The Fed last month kept its policy rate in the 5.25pc to 5.5pc range, where it has been since last July, and while Fed Chair Jerome Powell noted progress, he also said March, when the policymaking committee next meets, would likely be too soon for the Fed to be sure it has won the fight with inflation.

With the job market still strong – US employers added more than 350,000 jobs in January, a report earlier this month showed – still-too-high inflation gives the US central bank little reason to rush on rate cuts.

After Tuesday's inflation report, traders previously betting on a rate cut at the Fed's April 30-May 1 meeting now see June as more likely.

“If this keeps up with another month or two of inflation staying high, you can kiss a June (rate cut) goodbye and we’re probably looking at September,” said Peter Cardillo, chief market economist at Spartan Capital Securities. "It’s a hotter-than-expected report and it is part of what the Fed has been alluding to when it says it’s too early to say that inflation has been beaten."

Speaking after the report, both US Treasury Secretary Janet Yellen and National Economic Council director Lael Brainard, both former top-ranking officials at the central bank, said they continued to see good progress on inflation.
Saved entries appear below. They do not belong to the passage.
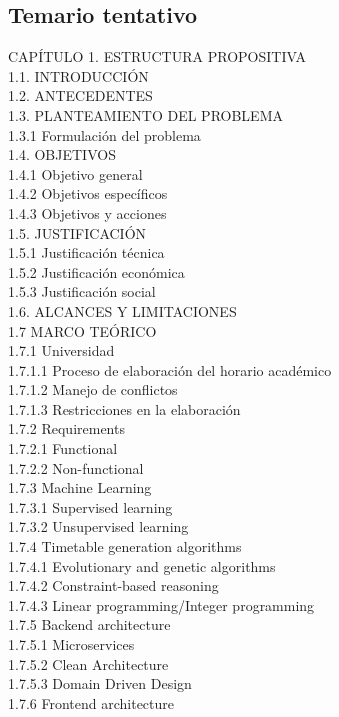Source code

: \subsection{Temario tentativo}

CAPÍTULO 1. ESTRUCTURA PROPOSITIVA \\
1.1. INTRODUCCIÓN \\
1.2. ANTECEDENTES \\
1.3. PLANTEAMIENTO DEL PROBLEMA \\
1.3.1 Formulación del problema \\
1.4. OBJETIVOS \\
1.4.1 Objetivo general\\
1.4.2 Objetivos específicos \\
1.4.3 Objetivos y acciones \\
1.5. JUSTIFICACIÓN \\
1.5.1 Justificación técnica \\
1.5.2 Justificación económica \\
1.5.3 Justificación social \\
1.6. ALCANCES Y LIMITACIONES \\
1.7 MARCO TEÓRICO\\
1.7.1 Universidad\\
1.7.1.1 Proceso de elaboración del horario académico\\
1.7.1.2 Manejo de conflictos\\
1.7.1.3 Restricciones en la elaboración\\
1.7.2 Requirements\\
1.7.2.1 Functional\\
1.7.2.2 Non-functional\\
1.7.3 Machine Learning\\
1.7.3.1 Supervised learning\\
1.7.3.2 Unsupervised learning\\
1.7.4 Timetable generation algorithms\\
1.7.4.1 Evolutionary and genetic algorithms\\
1.7.4.2 Constraint-based reasoning\\
1.7.4.3 Linear programming/Integer programming\\
1.7.5 Backend architecture\\
1.7.5.1 Microservices\\
1.7.5.2 Clean Architecture\\
1.7.5.3 Domain Driven Design\\
1.7.6 Frontend architecture\\

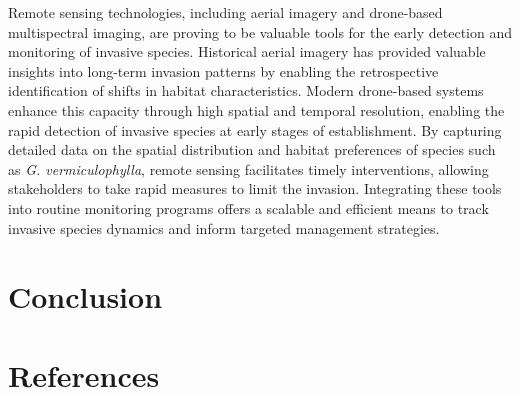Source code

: \documentclass[
  letterpaper,
  DIV=11,
  numbers=noendperiod]{scrartcl}
\begin{document}
Remote sensing technologies, including aerial imagery and drone-based
multispectral imaging, are proving to be valuable tools for the early
detection and monitoring of invasive species. Historical aerial imagery
has provided valuable insights into long-term invasion patterns by
enabling the retrospective identification of shifts in habitat
characteristics. Modern drone-based systems enhance this capacity
through high spatial and temporal resolution, enabling the rapid
detection of invasive species at early stages of establishment. By
capturing detailed data on the spatial distribution and habitat
preferences of species such as \emph{G. vermiculophylla}, remote sensing
facilitates timely interventions, allowing stakeholders to take rapid
measures to limit the invasion. Integrating these tools into routine
monitoring programs offers a scalable and efficient means to track
invasive species dynamics and inform targeted management strategies.

\section{Conclusion}\label{conclusion}

\section*{References}\label{references}
\end{document}

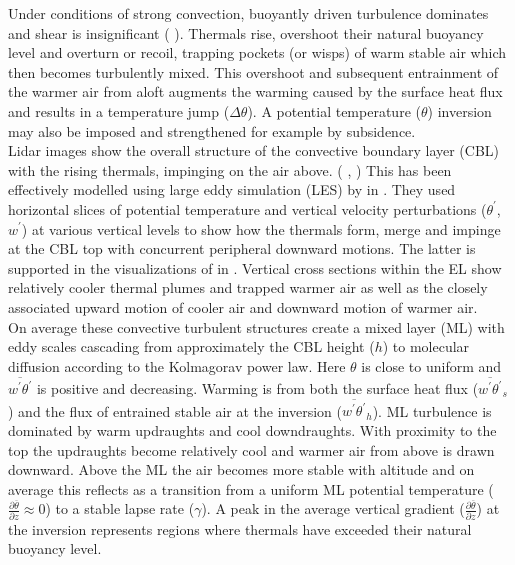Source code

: Under conditions of strong convection, 
buoyantly driven turbulence dominates and shear is insignificant (\citeauthor{DirLEddy} \cite{DirLEddy}). Thermals rise, overshoot their
natural buoyancy level and overturn or recoil, trapping pockets (or wisps) of warm stable air which then becomes turbulently mixed.  This
overshoot and subsequent entrainment of the warmer air from aloft augments the warming caused by the surface heat flux and results in a
temperature jump ($\Delta \theta$).  A potential temperature ($\theta$) inversion may also be imposed and strengthened for example by subsidence.\\  

Lidar images show the overall structure of the convective boundary layer (\acs{CBL}) with the rising thermals, impinging on the air above.
(\citeauthor{CrumStullEl} \cite{CrumStullEl}, \citeauthor{Traum11} \cite{Traum11}) This has been effectively modelled using large eddy simulation (\acs{LES})
by \citeauthor{SchmidtSchu} in \cite{SchmidtSchu}.  They used horizontal slices of potential temperature and vertical velocity perturbations
($\theta^{'}$, $w^{'}$) at various vertical levels to show how the thermals form, merge and impinge at the \acs{CBL} top with concurrent peripheral downward motions.  The latter is supported in the visualizations of \citeauthor{SullMoengStev} in \cite{SullMoengStev}.  Vertical cross sections within the \acs{EL} show relatively cooler thermal plumes and trapped warmer air as well as the closely associated upward motion of cooler air and downward motion of warmer air.\\ 

On average these convective turbulent structures create a mixed layer (\acs{ML}) with eddy scales cascading from approximately the \acs{CBL} height 
($h$) to molecular diffusion according to the Kolmagorav power law.  Here $\theta$ is close to uniform and $\overline{w^{'}\theta^{'}}$ is positive and decreasing. Warming is from both the surface heat flux ($\overline{w^{'}\theta^{'}}_{s}$) and the flux of entrained stable air at the
 inversion ($\overline{w^{'}\theta^{'}}_{h}$).  \acs{ML} turbulence is dominated by warm updraughts and cool downdraughts.  With proximity
to the top the updraughts become relatively cool and warmer air from above is drawn downward.  Above the \acs{ML} the air becomes more stable with altitude and on average this reflects as a transition from a uniform \acs{ML} potential temperature ($\frac{\partial \overline{\theta}}{\partial z} \approx 0$) to a stable lapse rate ($\gamma$).  A peak in the average vertical gradient ($\frac{\partial \overline{\theta}}{\partial z}$) at the inversion represents regions where thermals have exceeded their natural buoyancy level. \\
But while some of the more prominent pocketbook items did ease – gasoline prices fell 3.3pc over the month – others, notably food, continued rising.

A big part of the CPI's strength in January was an acceleration in shelter costs, up 0.6pc on the month from 0.4pc a month earlier.

The Fed targets 2pc inflation by a different measure, the personal consumption expenditures price index, which gives less weight to the shelter component – moving some economists to predict that the CPI report won't bust Fed confidence in inflation's decline after all.

Indeed, the January report left some parts of the Fed's disinflation story intact, with prices for goods continuing to fall. Excluding food and energy, goods prices dropped an overall 0.3pc over the month, with clothing down 0.7pc and used cars down 3.4pc.

But it also left Fed officials still waiting for a drop in housing inflation that many insist will arrive in coming months as new leases, less subject to the high rates of increase seen earlier in the pandemic, work their way into the government's inflation index.

The report also showed services inflation continuing to rise, with medical services up 0.7pc and airfares up 1.4pc.

"This was a broad-based increase in core services that justifies the Fed's "wait-and-see" decision," said Inflation Insights' Omair Sharif. "We had some good disinflation data over the second half of 2023, but it was never going to be a straight line down, and some bumps along the road were to be expected."

DOLLAR REIGNS SUPREME

The dollar traded near three-month highs to major peers on Wednesday as traders pushed back bets for a first Federal Reserve interest rate cut following surprisingly hot US inflation figures overnight.

The US currency's push above 150 yen for the first time since Nov 17 spurred Japan's top currency diplomat to hint at the risk of intervention if "rapid," "speculative" yen declines continue.

The dollar-yen pair tends to track long-term US Treasury yields, which surged overnight and then pushed to a fresh 2-1/2-month peak of 4.33pc on Wednesday.

Meanwhile, the dollar index – which measures the US currency against six major peers, including the yen, euro and sterling – traded just below Tuesday's three-month high of 104.96.

The euro was steady at $1.0710, after dipping to a three-month low of $1.07005 overnight.

The British pound was little changed at $1.2594, after dropping about 0.3pc on Tuesday. That was well above recent lows though, with robust UK economic data suggesting the Bank of England will be slower than major peers in cutting rates.

The Australian dollar languished near a three-month low of $0.6443 reached overnight, last trading at $0.64545.